001:var data1 = [10, 20, 30, 40];
002:
003:var w = 400,
004:    h = 300,
005:    margins = {left:50, top:50, right:50, bottom: 50},
006:    x1 = d3.scale.ordinal().rangeBands([0, w]).domain(data1);
007:    y1 = d3.scale.linear().range([h,0]).domain([0, d3.max(data1)]);
008:
009:var chart1 = d3.select("#container1").append("svg")
010:      .attr('class', 'chart1')
011:      .attr('w', w)
012:      .attr('h', h)
013:    .append('g')
014:      .attr('transform', 'translate(' + margins.left + ',' + margins.top + ')');
015:
016:  chart1.selectAll(".bar")
017:      .data(data1)
018:    .enter().append("rect")
019:      .attr('class', 'bar')
020:      .attr('x', function (d, i) {return  x1(d);})
021:      .attr('y', function (d) {return y1(d);})
022:      .attr('height', function (d) {return h-y1(d);})
023:      .attr('width', x1.rangeBand())
024:      .on('mouseover', function (d,i) {
025:        d3.selectAll('text').remove();
026:        chart1.append('text')
027:          .text(d)
028:          .attr('x', function () {return  x1(d) + (x1.rangeBand()/2);})
029:          .attr('y', function () {return y1(d)- 5;})
030:      });
031:
032:var data2 = [100, 259, 332, 435, 905, 429];
033:
034:var w = 400,
035:    h = 300,
036:    margins = {left:50, top:50, right:50, bottom: 50},
037:    x2 = d3.scale.ordinal().rangeBands([0, w]).domain(data2);
038:    y2 = d3.scale.linear().range([h,0]).domain([0, d3.max(data2)]);
039:
040:var chart2 = d3.select("#container2").append("svg")
041:      .attr('class', 'chart2')
042:      .attr('w', w)
043:      .attr('h', h)
044:    .append('g')
045:      .attr('transform', 'translate(' + margins.left + ',' + margins.top + ')');
046:
047:  chart2.selectAll(".bar")
048:      .data(data2)
049:    .enter().append("rect")
050:      .attr('class', 'bar')
051:      .attr('x', function (d, i) {return  x2(d);})
052:      .attr('y', function (d) {return y2(d);})
053:      .attr('height', function (d) {return h-y2(d);})
054:      .attr('width', x2.rangeBand())
055:      .on('mouseover', function (d,i) {
056:        d3.selectAll('text').remove();
057:        chart2.append('text')
058:          .text(d)
059:          .attr('x', function () {return  x2(d) + (x2.rangeBand()/2);})
060:          .attr('y', function () {return y2(d)- 5;})
061:      });

As you can see, there is a lot of repetition that goes into making these two charts. Actually, the only difference in the code for each chart, is the data that is used to generate them. It seems rather inefficient to copy and paste code whenever you want to a new instance of a chart. What would happen if we wanted 10 charts, each using a different data set. That would be a lot of duplicated code!

Reuse Or Not To Reuse

The above two-chart code does work as it should, so you may well wonder what's the problem? If you were just creating this one page, with just these two bar charts, and you were never going to create D3.js bar charts again, then this approach is probably OK.

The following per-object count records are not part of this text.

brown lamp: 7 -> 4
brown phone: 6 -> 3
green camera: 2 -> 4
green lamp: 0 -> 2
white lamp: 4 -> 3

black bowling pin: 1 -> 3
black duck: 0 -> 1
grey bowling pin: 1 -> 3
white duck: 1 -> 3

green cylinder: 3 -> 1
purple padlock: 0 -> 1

However, imagine that you then wished to create another bar chart on a different page. And then imagine that you wished to change something, for example the layout, or the data-format changed. You would then suddenly have three separate blobs of code to update: three places where you can make three different sets of mistakes.

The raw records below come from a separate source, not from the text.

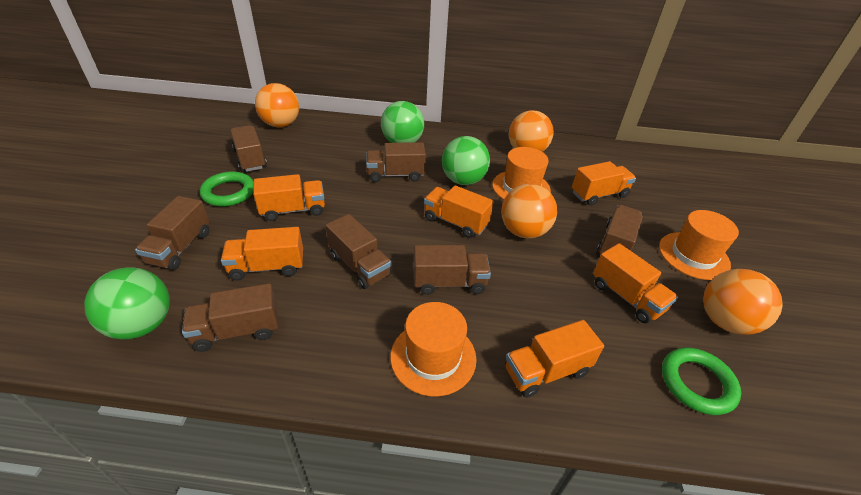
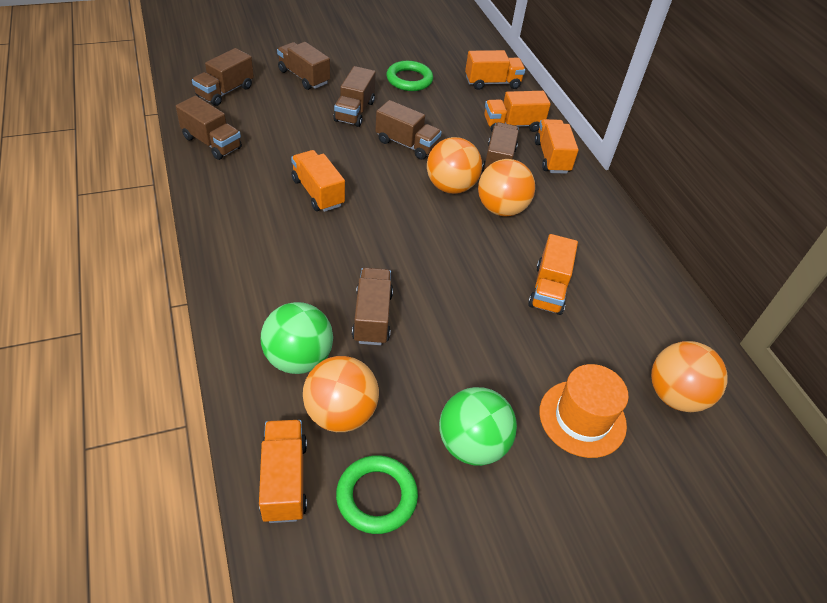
green ball: 3 -> 2
orange hat: 3 -> 1

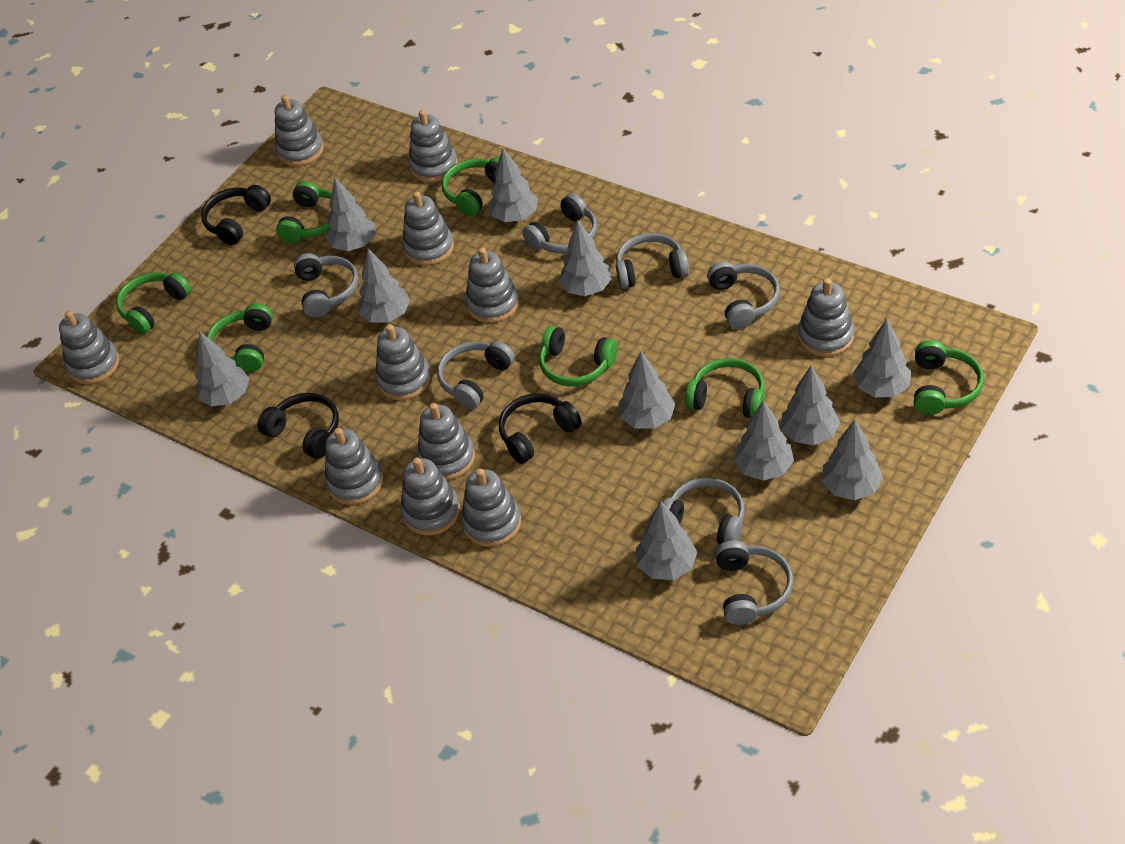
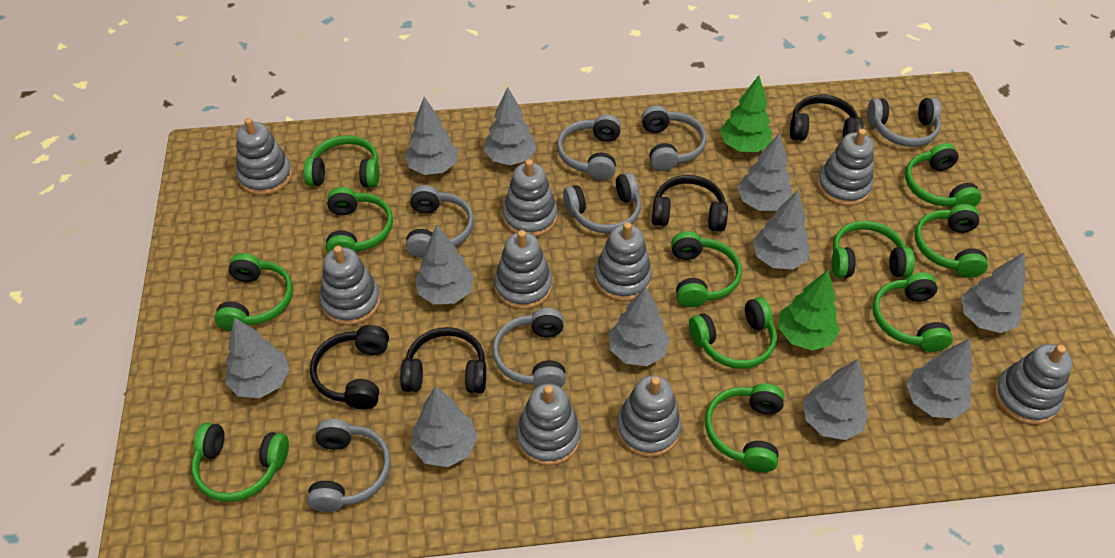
black headphones: 3 -> 4
green headphones: 7 -> 11
green tree: 0 -> 2
grey stacking toy: 11 -> 9

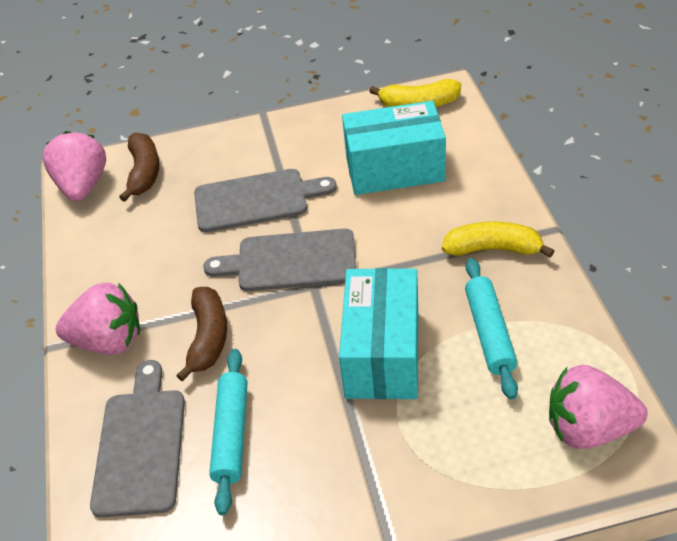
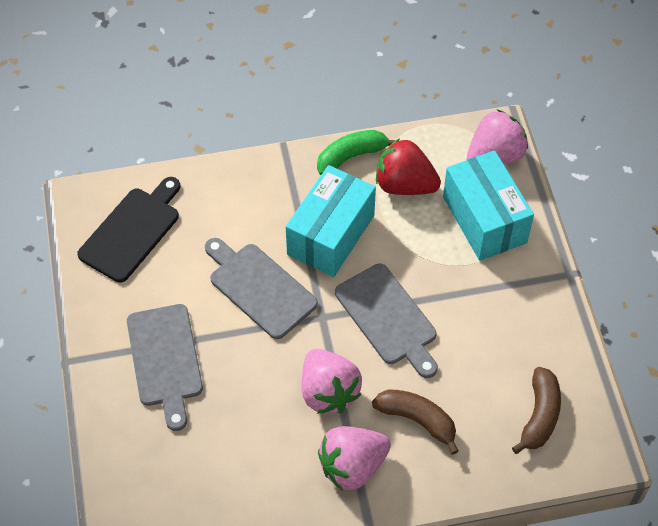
black cutting board: 0 -> 1
green banana: 0 -> 1
red strawberry: 0 -> 1
turquoise rolling pin: 2 -> 0
yellow banana: 2 -> 0

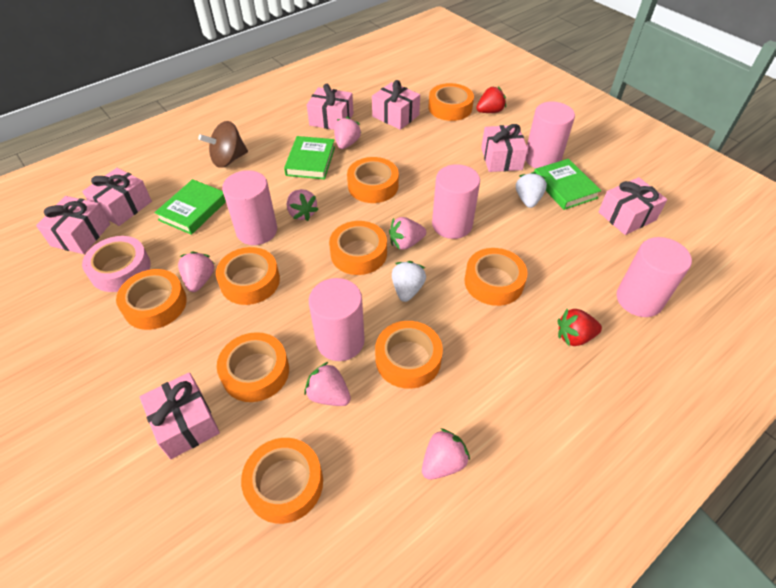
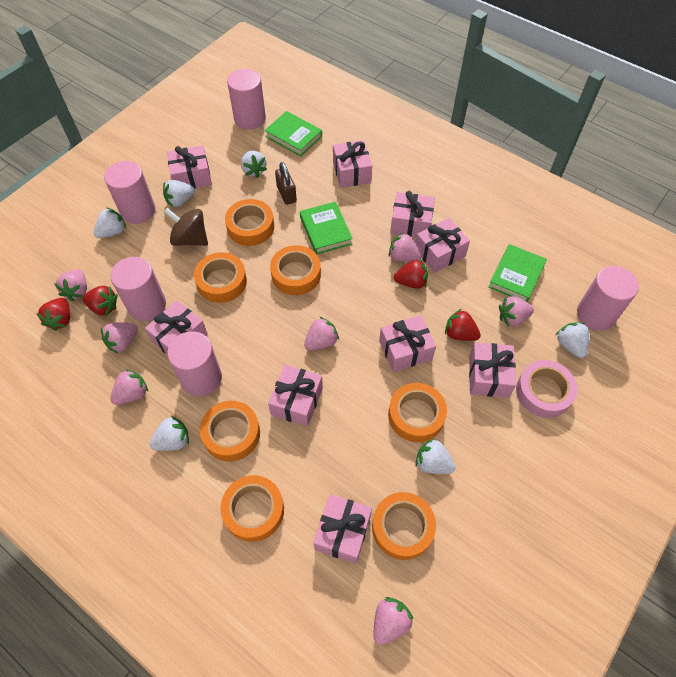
brown padlock: 0 -> 1
orange tape: 9 -> 7
pink gift: 7 -> 9
pink strawberry: 6 -> 7
red strawberry: 2 -> 4
white strawberry: 2 -> 6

So the question is: how to take this standard approach to creating a D3.js chart—which clearly works—and make it more usable, more straightforward to maintain, and more suitable for sharing with a wider audience?

These are questions that we look to answer in the following chapters.

Summary

Clearly the classic approach to using D3.js works, but we've seen how such an approach doesn't lend itself to elegant, straightforward, easily maintainable, and resuable code.